JOB ITEM ▸ Print back every record below, exactly as it stands.

MATERIALS PROVIDED ▸
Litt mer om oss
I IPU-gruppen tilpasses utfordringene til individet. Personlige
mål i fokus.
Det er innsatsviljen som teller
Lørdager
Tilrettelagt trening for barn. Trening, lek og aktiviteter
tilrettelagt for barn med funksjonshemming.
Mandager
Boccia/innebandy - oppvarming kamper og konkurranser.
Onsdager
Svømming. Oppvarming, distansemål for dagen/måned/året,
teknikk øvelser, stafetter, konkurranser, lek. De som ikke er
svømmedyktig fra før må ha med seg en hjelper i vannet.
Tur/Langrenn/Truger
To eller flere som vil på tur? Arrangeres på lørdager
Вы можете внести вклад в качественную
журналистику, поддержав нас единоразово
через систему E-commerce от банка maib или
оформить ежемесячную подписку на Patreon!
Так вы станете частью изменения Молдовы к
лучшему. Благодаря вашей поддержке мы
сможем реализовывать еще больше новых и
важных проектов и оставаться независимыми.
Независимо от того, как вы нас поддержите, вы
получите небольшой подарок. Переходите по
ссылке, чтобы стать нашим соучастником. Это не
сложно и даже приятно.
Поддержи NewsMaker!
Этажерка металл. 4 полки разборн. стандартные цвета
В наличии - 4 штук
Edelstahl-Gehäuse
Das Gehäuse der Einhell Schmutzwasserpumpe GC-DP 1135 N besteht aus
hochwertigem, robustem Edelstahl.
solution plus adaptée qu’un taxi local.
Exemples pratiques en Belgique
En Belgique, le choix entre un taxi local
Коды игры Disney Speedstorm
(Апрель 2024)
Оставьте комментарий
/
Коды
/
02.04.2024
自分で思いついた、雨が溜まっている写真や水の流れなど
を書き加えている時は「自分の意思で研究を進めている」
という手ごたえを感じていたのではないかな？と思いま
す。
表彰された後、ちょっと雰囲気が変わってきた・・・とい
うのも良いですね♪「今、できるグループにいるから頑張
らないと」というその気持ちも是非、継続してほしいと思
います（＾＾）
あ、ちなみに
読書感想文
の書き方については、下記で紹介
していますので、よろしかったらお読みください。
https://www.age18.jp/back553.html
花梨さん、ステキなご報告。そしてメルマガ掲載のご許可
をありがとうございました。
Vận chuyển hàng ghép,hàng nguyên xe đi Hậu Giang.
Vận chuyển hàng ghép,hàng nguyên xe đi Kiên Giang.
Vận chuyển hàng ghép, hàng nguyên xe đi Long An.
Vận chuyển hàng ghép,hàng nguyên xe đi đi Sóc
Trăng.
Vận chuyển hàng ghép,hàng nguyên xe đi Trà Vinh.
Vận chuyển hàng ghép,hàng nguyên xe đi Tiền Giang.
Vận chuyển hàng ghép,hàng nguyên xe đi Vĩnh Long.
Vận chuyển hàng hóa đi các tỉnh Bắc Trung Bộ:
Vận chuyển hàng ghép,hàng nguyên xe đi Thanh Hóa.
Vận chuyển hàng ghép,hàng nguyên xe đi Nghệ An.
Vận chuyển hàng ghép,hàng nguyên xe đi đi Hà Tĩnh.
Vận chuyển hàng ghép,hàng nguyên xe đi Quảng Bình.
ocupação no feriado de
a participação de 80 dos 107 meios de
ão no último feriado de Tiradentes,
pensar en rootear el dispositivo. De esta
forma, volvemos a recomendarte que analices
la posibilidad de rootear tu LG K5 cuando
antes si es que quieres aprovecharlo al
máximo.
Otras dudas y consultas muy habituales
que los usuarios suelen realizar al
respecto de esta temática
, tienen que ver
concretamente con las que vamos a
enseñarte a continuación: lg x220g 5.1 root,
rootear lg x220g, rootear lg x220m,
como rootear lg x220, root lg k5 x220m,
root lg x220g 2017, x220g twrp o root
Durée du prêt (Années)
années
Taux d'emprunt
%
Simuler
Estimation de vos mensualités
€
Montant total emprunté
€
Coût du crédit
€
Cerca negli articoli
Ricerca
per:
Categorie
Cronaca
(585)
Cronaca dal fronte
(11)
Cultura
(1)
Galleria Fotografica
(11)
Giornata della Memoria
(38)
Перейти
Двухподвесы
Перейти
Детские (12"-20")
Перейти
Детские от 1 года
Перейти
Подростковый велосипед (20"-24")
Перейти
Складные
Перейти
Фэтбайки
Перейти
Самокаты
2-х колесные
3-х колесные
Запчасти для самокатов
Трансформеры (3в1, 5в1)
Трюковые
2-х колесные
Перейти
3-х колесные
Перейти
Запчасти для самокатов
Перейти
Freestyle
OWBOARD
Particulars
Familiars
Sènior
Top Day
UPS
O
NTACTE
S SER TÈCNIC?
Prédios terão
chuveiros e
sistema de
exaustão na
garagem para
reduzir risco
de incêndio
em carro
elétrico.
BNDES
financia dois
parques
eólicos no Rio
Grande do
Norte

OUTPUT ▸
Litt mer om oss
I IPU-gruppen tilpasses utfordringene til individet. Personlige
mål i fokus.
Det er innsatsviljen som teller
Lørdager
Tilrettelagt trening for barn. Trening, lek og aktiviteter
tilrettelagt for barn med funksjonshemming.
Mandager
Boccia/innebandy - oppvarming kamper og konkurranser.
Onsdager
Svømming. Oppvarming, distansemål for dagen/måned/året,
teknikk øvelser, stafetter, konkurranser, lek. De som ikke er
svømmedyktig fra før må ha med seg en hjelper i vannet.
Tur/Langrenn/Truger
To eller flere som vil på tur? Arrangeres på lørdager
Вы можете внести вклад в качественную
журналистику, поддержав нас единоразово
через систему E-commerce от банка maib или
оформить ежемесячную подписку на Patreon!
Так вы станете частью изменения Молдовы к
лучшему. Благодаря вашей поддержке мы
сможем реализовывать еще больше новых и
важных проектов и оставаться независимыми.
Независимо от того, как вы нас поддержите, вы
получите небольшой подарок. Переходите по
ссылке, чтобы стать нашим соучастником. Это не
сложно и даже приятно.
Поддержи NewsMaker!
Этажерка металл. 4 полки разборн. стандартные цвета
В наличии - 4 штук
Edelstahl-Gehäuse
Das Gehäuse der Einhell Schmutzwasserpumpe GC-DP 1135 N besteht aus
hochwertigem, robustem Edelstahl.
solution plus adaptée qu’un taxi local.
Exemples pratiques en Belgique
En Belgique, le choix entre un taxi local
Коды игры Disney Speedstorm
(Апрель 2024)
Оставьте комментарий
/
Коды
/
02.04.2024
自分で思いついた、雨が溜まっている写真や水の流れなど
を書き加えている時は「自分の意思で研究を進めている」
という手ごたえを感じていたのではないかな？と思いま
す。
表彰された後、ちょっと雰囲気が変わってきた・・・とい
うのも良いですね♪「今、できるグループにいるから頑張
らないと」というその気持ちも是非、継続してほしいと思
います（＾＾）
あ、ちなみに
読書感想文
の書き方については、下記で紹介
していますので、よろしかったらお読みください。
https://www.age18.jp/back553.html
花梨さん、ステキなご報告。そしてメルマガ掲載のご許可
をありがとうございました。
Vận chuyển hàng ghép,hàng nguyên xe đi Hậu Giang.
Vận chuyển hàng ghép,hàng nguyên xe đi Kiên Giang.
Vận chuyển hàng ghép, hàng nguyên xe đi Long An.
Vận chuyển hàng ghép,hàng nguyên xe đi đi Sóc
Trăng.
Vận chuyển hàng ghép,hàng nguyên xe đi Trà Vinh.
Vận chuyển hàng ghép,hàng nguyên xe đi Tiền Giang.
Vận chuyển hàng ghép,hàng nguyên xe đi Vĩnh Long.
Vận chuyển hàng hóa đi các tỉnh Bắc Trung Bộ:
Vận chuyển hàng ghép,hàng nguyên xe đi Thanh Hóa.
Vận chuyển hàng ghép,hàng nguyên xe đi Nghệ An.
Vận chuyển hàng ghép,hàng nguyên xe đi đi Hà Tĩnh.
Vận chuyển hàng ghép,hàng nguyên xe đi Quảng Bình.
ocupação no feriado de
a participação de 80 dos 107 meios de
ão no último feriado de Tiradentes,
pensar en rootear el dispositivo. De esta
forma, volvemos a recomendarte que analices
la posibilidad de rootear tu LG K5 cuando
antes si es que quieres aprovecharlo al
máximo.
Otras dudas y consultas muy habituales
que los usuarios suelen realizar al
respecto de esta temática
, tienen que ver
concretamente con las que vamos a
enseñarte a continuación: lg x220g 5.1 root,
rootear lg x220g, rootear lg x220m,
como rootear lg x220, root lg k5 x220m,
root lg x220g 2017, x220g twrp o root
Durée du prêt (Années)
années
Taux d'emprunt
%
Simuler
Estimation de vos mensualités
€
Montant total emprunté
€
Coût du crédit
€
Cerca negli articoli
Ricerca
per:
Categorie
Cronaca
(585)
Cronaca dal fronte
(11)
Cultura
(1)
Galleria Fotografica
(11)
Giornata della Memoria
(38)
Перейти
Двухподвесы
Перейти
Детские (12"-20")
Перейти
Детские от 1 года
Перейти
Подростковый велосипед (20"-24")
Перейти
Складные
Перейти
Фэтбайки
Перейти
Самокаты
2-х колесные
3-х колесные
Запчасти для самокатов
Трансформеры (3в1, 5в1)
Трюковые
2-х колесные
Перейти
3-х колесные
Перейти
Запчасти для самокатов
Перейти
Freestyle
OWBOARD
Particulars
Familiars
Sènior
Top Day
UPS
O
NTACTE
S SER TÈCNIC?
Prédios terão
chuveiros e
sistema de
exaustão na
garagem para
reduzir risco
de incêndio
em carro
elétrico.
BNDES
financia dois
parques
eólicos no Rio
Grande do
Norte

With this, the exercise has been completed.